» **Data supplied**:

◇ ◇ ◇ ◇ ◇ ◇ ◇

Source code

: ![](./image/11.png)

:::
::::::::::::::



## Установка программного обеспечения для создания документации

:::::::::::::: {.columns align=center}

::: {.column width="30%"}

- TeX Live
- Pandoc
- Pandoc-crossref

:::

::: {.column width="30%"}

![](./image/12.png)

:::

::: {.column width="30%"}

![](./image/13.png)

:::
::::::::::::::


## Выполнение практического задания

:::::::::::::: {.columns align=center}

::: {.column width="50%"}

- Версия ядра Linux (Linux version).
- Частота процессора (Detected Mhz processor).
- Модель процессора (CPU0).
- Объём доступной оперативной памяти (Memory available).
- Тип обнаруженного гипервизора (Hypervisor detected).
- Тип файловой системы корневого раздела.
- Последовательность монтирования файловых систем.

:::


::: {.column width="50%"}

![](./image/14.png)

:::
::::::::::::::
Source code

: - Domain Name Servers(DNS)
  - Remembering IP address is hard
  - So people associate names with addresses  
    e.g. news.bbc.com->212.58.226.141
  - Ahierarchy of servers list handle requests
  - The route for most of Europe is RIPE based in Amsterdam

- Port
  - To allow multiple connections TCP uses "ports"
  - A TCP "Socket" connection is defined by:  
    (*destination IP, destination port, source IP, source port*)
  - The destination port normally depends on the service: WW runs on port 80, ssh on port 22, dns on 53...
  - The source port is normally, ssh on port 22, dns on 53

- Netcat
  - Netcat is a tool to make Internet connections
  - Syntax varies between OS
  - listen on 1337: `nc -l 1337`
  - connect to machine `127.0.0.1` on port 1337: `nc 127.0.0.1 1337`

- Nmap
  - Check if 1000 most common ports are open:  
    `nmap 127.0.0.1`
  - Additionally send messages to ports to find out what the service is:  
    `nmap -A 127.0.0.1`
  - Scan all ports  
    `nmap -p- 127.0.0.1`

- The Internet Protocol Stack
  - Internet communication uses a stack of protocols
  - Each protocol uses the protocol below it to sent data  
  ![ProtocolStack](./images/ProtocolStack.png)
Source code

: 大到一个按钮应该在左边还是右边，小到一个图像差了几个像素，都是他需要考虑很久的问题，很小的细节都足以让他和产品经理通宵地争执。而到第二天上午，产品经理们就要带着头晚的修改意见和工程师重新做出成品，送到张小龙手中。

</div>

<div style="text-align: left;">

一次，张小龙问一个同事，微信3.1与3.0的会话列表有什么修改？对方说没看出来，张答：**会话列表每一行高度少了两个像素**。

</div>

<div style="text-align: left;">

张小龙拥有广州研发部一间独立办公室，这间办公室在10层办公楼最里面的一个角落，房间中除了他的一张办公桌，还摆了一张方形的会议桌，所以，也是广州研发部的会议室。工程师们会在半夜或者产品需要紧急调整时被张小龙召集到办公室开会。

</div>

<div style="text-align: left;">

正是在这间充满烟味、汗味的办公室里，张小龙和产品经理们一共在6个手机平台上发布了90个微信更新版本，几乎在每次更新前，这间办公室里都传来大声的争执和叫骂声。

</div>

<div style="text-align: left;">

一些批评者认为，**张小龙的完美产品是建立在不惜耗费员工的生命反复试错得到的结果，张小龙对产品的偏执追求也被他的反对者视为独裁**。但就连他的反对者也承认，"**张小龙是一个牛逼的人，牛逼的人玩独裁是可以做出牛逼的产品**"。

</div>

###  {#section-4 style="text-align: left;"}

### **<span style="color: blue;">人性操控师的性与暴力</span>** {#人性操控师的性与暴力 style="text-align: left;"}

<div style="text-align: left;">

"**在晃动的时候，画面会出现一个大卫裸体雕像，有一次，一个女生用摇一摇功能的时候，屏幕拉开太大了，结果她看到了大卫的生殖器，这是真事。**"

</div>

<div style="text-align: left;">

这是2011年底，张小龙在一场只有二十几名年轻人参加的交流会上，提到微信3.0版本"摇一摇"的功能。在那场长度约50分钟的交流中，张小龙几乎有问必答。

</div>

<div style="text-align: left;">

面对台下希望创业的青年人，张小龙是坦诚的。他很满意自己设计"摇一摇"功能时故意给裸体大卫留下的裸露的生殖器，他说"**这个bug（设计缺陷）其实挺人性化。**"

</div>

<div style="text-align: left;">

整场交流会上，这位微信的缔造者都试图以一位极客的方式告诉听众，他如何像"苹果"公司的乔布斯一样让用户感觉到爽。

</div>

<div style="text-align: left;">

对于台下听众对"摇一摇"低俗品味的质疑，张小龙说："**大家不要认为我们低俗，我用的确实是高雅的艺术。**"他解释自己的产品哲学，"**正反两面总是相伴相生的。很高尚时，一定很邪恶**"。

◇ ◇ ◇ ◇ ◇ ◇ ◇

» **Goal of the exercise**: Transcribe the full listing, word for word.

» **Finished task**:
Source code

: ![](./image/11.png)

:::
::::::::::::::



## Установка программного обеспечения для создания документации

:::::::::::::: {.columns align=center}

::: {.column width="30%"}

- TeX Live
- Pandoc
- Pandoc-crossref

:::

::: {.column width="30%"}

![](./image/12.png)

:::

::: {.column width="30%"}

![](./image/13.png)

:::
::::::::::::::


## Выполнение практического задания

:::::::::::::: {.columns align=center}

::: {.column width="50%"}

- Версия ядра Linux (Linux version).
- Частота процессора (Detected Mhz processor).
- Модель процессора (CPU0).
- Объём доступной оперативной памяти (Memory available).
- Тип обнаруженного гипервизора (Hypervisor detected).
- Тип файловой системы корневого раздела.
- Последовательность монтирования файловых систем.

:::


::: {.column width="50%"}

![](./image/14.png)

:::
::::::::::::::
Source code

: - Domain Name Servers(DNS)
  - Remembering IP address is hard
  - So people associate names with addresses  
    e.g. news.bbc.com->212.58.226.141
  - Ahierarchy of servers list handle requests
  - The route for most of Europe is RIPE based in Amsterdam

- Port
  - To allow multiple connections TCP uses "ports"
  - A TCP "Socket" connection is defined by:  
    (*destination IP, destination port, source IP, source port*)
  - The destination port normally depends on the service: WW runs on port 80, ssh on port 22, dns on 53...
  - The source port is normally, ssh on port 22, dns on 53

- Netcat
  - Netcat is a tool to make Internet connections
  - Syntax varies between OS
  - listen on 1337: `nc -l 1337`
  - connect to machine `127.0.0.1` on port 1337: `nc 127.0.0.1 1337`

- Nmap
  - Check if 1000 most common ports are open:  
    `nmap 127.0.0.1`
  - Additionally send messages to ports to find out what the service is:  
    `nmap -A 127.0.0.1`
  - Scan all ports  
    `nmap -p- 127.0.0.1`

- The Internet Protocol Stack
  - Internet communication uses a stack of protocols
  - Each protocol uses the protocol below it to sent data  
  ![ProtocolStack](./images/ProtocolStack.png)
Source code

: 大到一个按钮应该在左边还是右边，小到一个图像差了几个像素，都是他需要考虑很久的问题，很小的细节都足以让他和产品经理通宵地争执。而到第二天上午，产品经理们就要带着头晚的修改意见和工程师重新做出成品，送到张小龙手中。

</div>

<div style="text-align: left;">

一次，张小龙问一个同事，微信3.1与3.0的会话列表有什么修改？对方说没看出来，张答：**会话列表每一行高度少了两个像素**。

</div>

<div style="text-align: left;">

张小龙拥有广州研发部一间独立办公室，这间办公室在10层办公楼最里面的一个角落，房间中除了他的一张办公桌，还摆了一张方形的会议桌，所以，也是广州研发部的会议室。工程师们会在半夜或者产品需要紧急调整时被张小龙召集到办公室开会。

</div>

<div style="text-align: left;">

正是在这间充满烟味、汗味的办公室里，张小龙和产品经理们一共在6个手机平台上发布了90个微信更新版本，几乎在每次更新前，这间办公室里都传来大声的争执和叫骂声。

</div>

<div style="text-align: left;">

一些批评者认为，**张小龙的完美产品是建立在不惜耗费员工的生命反复试错得到的结果，张小龙对产品的偏执追求也被他的反对者视为独裁**。但就连他的反对者也承认，"**张小龙是一个牛逼的人，牛逼的人玩独裁是可以做出牛逼的产品**"。

</div>

###  {#section-4 style="text-align: left;"}

### **<span style="color: blue;">人性操控师的性与暴力</span>** {#人性操控师的性与暴力 style="text-align: left;"}

<div style="text-align: left;">

"**在晃动的时候，画面会出现一个大卫裸体雕像，有一次，一个女生用摇一摇功能的时候，屏幕拉开太大了，结果她看到了大卫的生殖器，这是真事。**"

</div>

<div style="text-align: left;">

这是2011年底，张小龙在一场只有二十几名年轻人参加的交流会上，提到微信3.0版本"摇一摇"的功能。在那场长度约50分钟的交流中，张小龙几乎有问必答。

</div>

<div style="text-align: left;">

面对台下希望创业的青年人，张小龙是坦诚的。他很满意自己设计"摇一摇"功能时故意给裸体大卫留下的裸露的生殖器，他说"**这个bug（设计缺陷）其实挺人性化。**"

</div>

<div style="text-align: left;">

整场交流会上，这位微信的缔造者都试图以一位极客的方式告诉听众，他如何像"苹果"公司的乔布斯一样让用户感觉到爽。

</div>

<div style="text-align: left;">

对于台下听众对"摇一摇"低俗品味的质疑，张小龙说："**大家不要认为我们低俗，我用的确实是高雅的艺术。**"他解释自己的产品哲学，"**正反两面总是相伴相生的。很高尚时，一定很邪恶**"。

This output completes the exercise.